In any case, as I don't have the greatest dream recall, waking up with these images made me think about dreams of both the soporific and fantasy variety. What were my long-ago dreams? Have many, or any, of them come true?
I don't have many memories of childhood dreams. The earliest ones I really recall clearly took form in my early college days, when I fantasized about becoming a newscaster. I planned to call myself Liz Vincent (Vincent is my father's name; Stankiewicz was a bit...problematic) and completely envisioned myself behind a desk, all blond bangs and round, rosy cheeks.
But that's as far as the vision went. Never in those imaginations did I see myself toiling away year after year, waiting for my big break as I stood outside on a freezing night at 11 p.m. for a background shot for some story or other. I was always just conveniently plunked behind the newsdesk, smiling away at my own living-large self.
I guess that's the thing about those kinds of dreams. While they're worth having, and for some of us worth pursuing, they don't come for free. It's all well and good to believe you can do or be anything you want to--and you can--but not without a lot of effort and sacrifice. And time would soon reveal that I hated standing outside in the cold, so to speak. A warm kitchen and hot bath turned out to be more my speed.
And as I (and the majority of those reading this, I imagine) find myself at that point of life where this is "kinda it for now," as one of my friends says, I look back on that old dream and wonder if I really let myself down somewhere along the way. Would that girl ever have imagined the culmination of her journalistic fantasies would be covering board meetings at age 39?

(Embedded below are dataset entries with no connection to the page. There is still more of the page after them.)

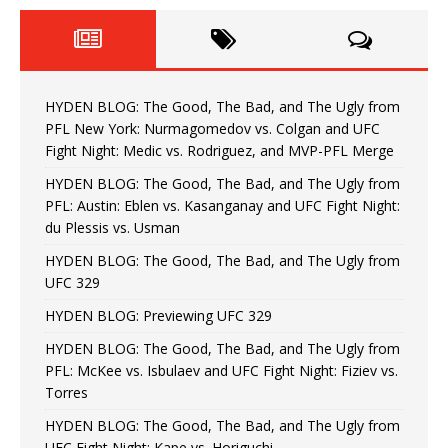
HYDEN BLOG: The Good, The Bad, and The Ugly from
PFL New York: Nurmagomedov vs. Colgan and UFC
Fight Night: Medic vs. Rodriguez, and MVP-PFL Merge
HYDEN BLOG: The Good, The Bad, and The Ugly from
PFL: Austin: Eblen vs. Kasanganay and UFC Fight Night:
du Plessis vs. Usman
HYDEN BLOG: The Good, The Bad, and The Ugly from
UFC 329
HYDEN BLOG: Previewing UFC 329
HYDEN BLOG: The Good, The Bad, and The Ugly from
PFL: McKee vs. Isbulaev and UFC Fight Night: Fiziev vs.
Torres
HYDEN BLOG: The Good, The Bad, and The Ugly from
UFC Fight Night: Kape vs. Horiguchi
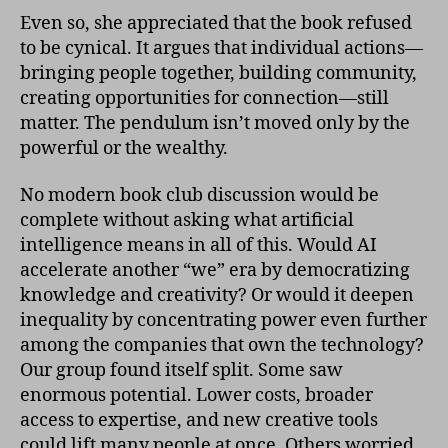
Even so, she appreciated that the book refused
to be cynical. It argues that individual actions—
bringing people together, building community,
creating opportunities for connection—still
matter. The pendulum isn’t moved only by the
powerful or the wealthy.
No modern book club discussion would be
complete without asking what artificial
intelligence means in all of this. Would AI
accelerate another “we” era by democratizing
knowledge and creativity? Or would it deepen
inequality by concentrating power even further
among the companies that own the technology?
Our group found itself split. Some saw
enormous potential. Lower costs, broader
access to expertise, and new creative tools
could lift many people at once. Others worried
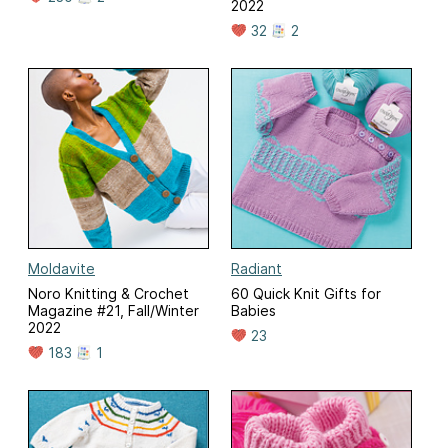
2022
32
2
Moldavite
Radiant
Noro Knitting & Crochet
60 Quick Knit Gifts for
Magazine #21, Fall/Winter
Babies
2022
23
183
1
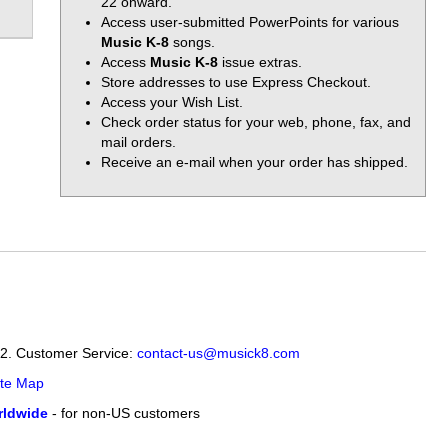
22 onward.
Access user-submitted PowerPoints for various
Music K-8
songs.
Access
Music K-8
issue extras.
Store addresses to use Express Checkout.
Access your Wish List.
Check order status for your web, phone, fax, and
mail orders.
Receive an e-mail when your order has shipped.
12. Customer Service:
contact-us@musick8.com
ite Map
ldwide
- for non-US customers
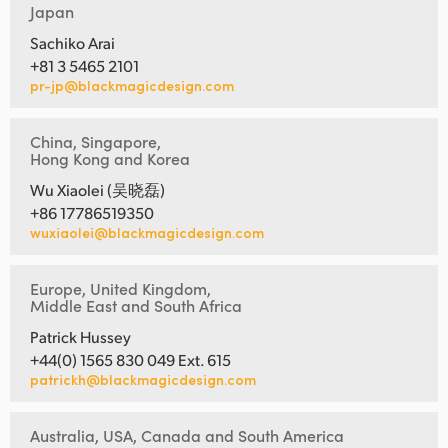
Japan
Sachiko Arai
+81 3 5465 2101
pr-jp@blackmagicdesign.com
China, Singapore,
Hong Kong and Korea
Wu Xiaolei (吴晓磊)
+86 17786519350
wuxiaolei@blackmagicdesign.com
Europe, United Kingdom,
Middle East and South Africa
Patrick Hussey
+44(0) 1565 830 049 Ext. 615
patrickh@blackmagicdesign.com
Australia, USA, Canada and South America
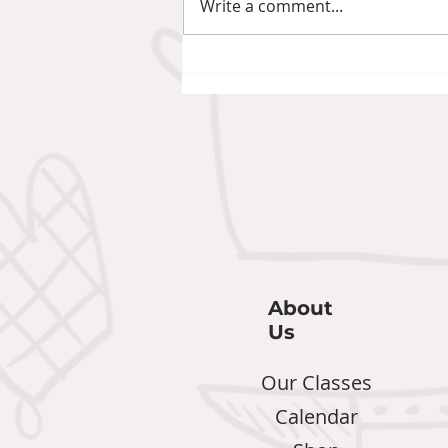
Write a comment...
Pineapple Chilli Jam: The
Gift That Became a
Staple
About
Us
Our Classes
Calendar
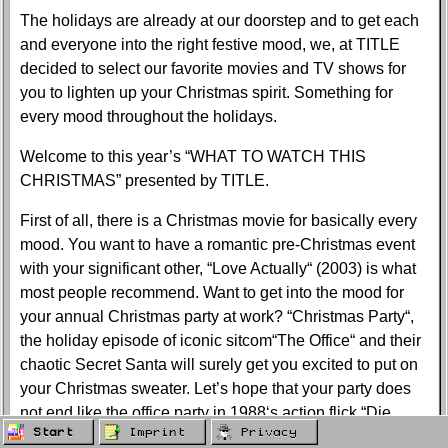
The holidays are already at our doorstep and to get each
and everyone into the right festive mood, we, at TITLE
decided to select our favorite movies and TV shows for
you to lighten up your Christmas spirit. Something for
every mood throughout the holidays.
Welcome to this year’s “WHAT TO WATCH THIS
CHRISTMAS” presented by TITLE.
First of all, there is a Christmas movie for basically every
mood. You want to have a romantic pre-Christmas event
with your significant other, “Love Actually“ (2003) is what
most people recommend. Want to get into the mood for
your annual Christmas party at work? “Christmas Party“,
the holiday episode of iconic sitcom“The Office“ and their
chaotic Secret Santa will surely get you excited to put on
your Christmas sweater. Let’s hope that your party does
not end like the office party in 1988‘s action flick “Die
Start
Imprint
Privacy
Hard“ starring Bruce Willis. You forgot the true meaning of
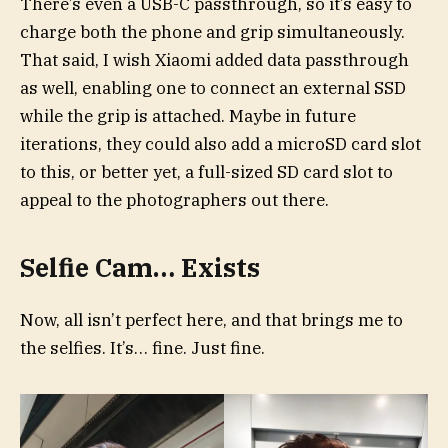
There’s even a USB-C passthrough, so it’s easy to
charge both the phone and grip simultaneously.
That said, I wish Xiaomi added data passthrough
as well, enabling one to connect an external SSD
while the grip is attached. Maybe in future
iterations, they could also add a microSD card slot
to this, or better yet, a full-sized SD card slot to
appeal to the photographers out there.
Selfie Cam… Exists
Now, all isn’t perfect here, and that brings me to
the selfies. It’s… fine. Just fine.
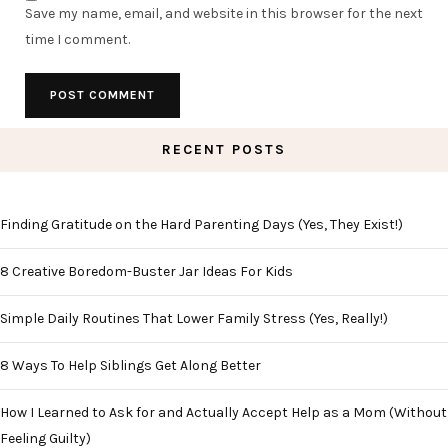
Save my name, email, and website in this browser for the next
time I comment.
RECENT POSTS
Finding Gratitude on the Hard Parenting Days (Yes, They Exist!)
8 Creative Boredom-Buster Jar Ideas For Kids
Simple Daily Routines That Lower Family Stress (Yes, Really!)
8 Ways To Help Siblings Get Along Better
How I Learned to Ask for and Actually Accept Help as a Mom (Without
Feeling Guilty)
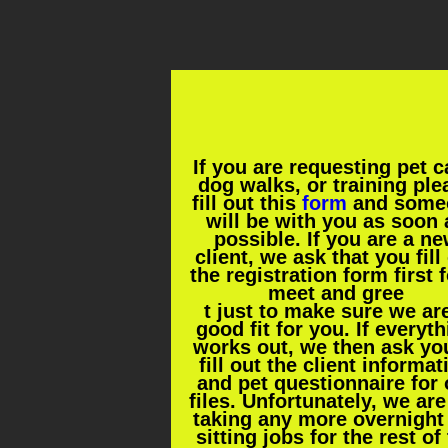
If you are requesting pet c
dog walks, or training ple
fill out this
form
and some
will be with you as soon 
possible. If you are a n
client, we ask that you fill
the registration form first f
meet and gree
t just to make sure we ar
good fit for you. If everyt
works out, we then ask yo
fill out the client informat
and pet questionnaire for 
files. Unfortunately, we are
taking any more overnight
sitting jobs for the rest of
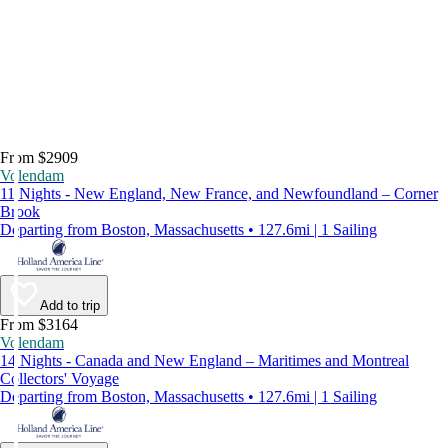
From $2909
Volendam
11 Nights - New England, New France, and Newfoundland – Corner
Brook
Departing from Boston, Massachusetts • 127.6mi | 1 Sailing
Add to trip
From $3164
Volendam
14 Nights - Canada and New England – Maritimes and Montreal
Collectors' Voyage
Departing from Boston, Massachusetts • 127.6mi | 1 Sailing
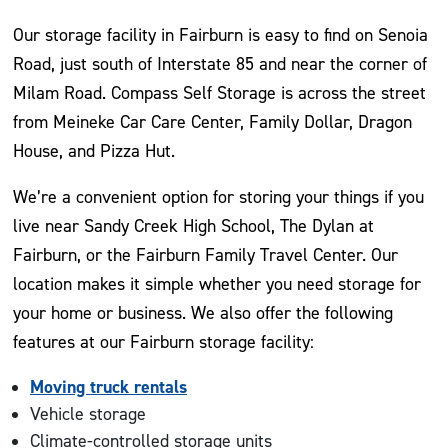
Our storage facility in Fairburn is easy to find on Senoia
Road, just south of Interstate 85 and near the corner of
Milam Road. Compass Self Storage is across the street
from Meineke Car Care Center, Family Dollar, Dragon
House, and Pizza Hut.
We’re a convenient option for storing your things if you
live near Sandy Creek High School, The Dylan at
Fairburn, or the Fairburn Family Travel Center. Our
location makes it simple whether you need storage for
your home or business. We also offer the following
features at our Fairburn storage facility:
Moving truck rentals
Vehicle storage
Climate-controlled storage units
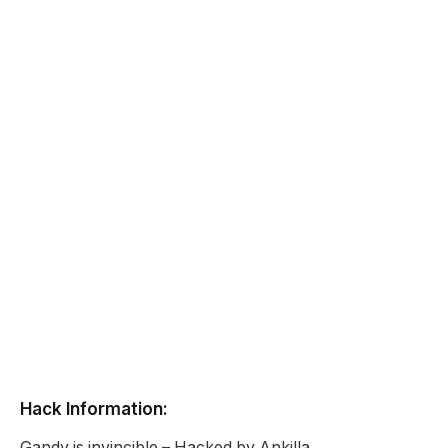
Hack Information:
Gandy is invincible – Hacked by Ankilla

On the surface, the answer to that is an obvious, huge no. But what the hell did SHE know? Because maybe it isn't just that the shape of your dreams changes...the definition does too. Because through 39-year-old eyes, two healthy kids who've always had a parent present, a solid marriage, a home, and the ability and desire to resume a calling--writing--that never quite left me all seem kind of...dreamy.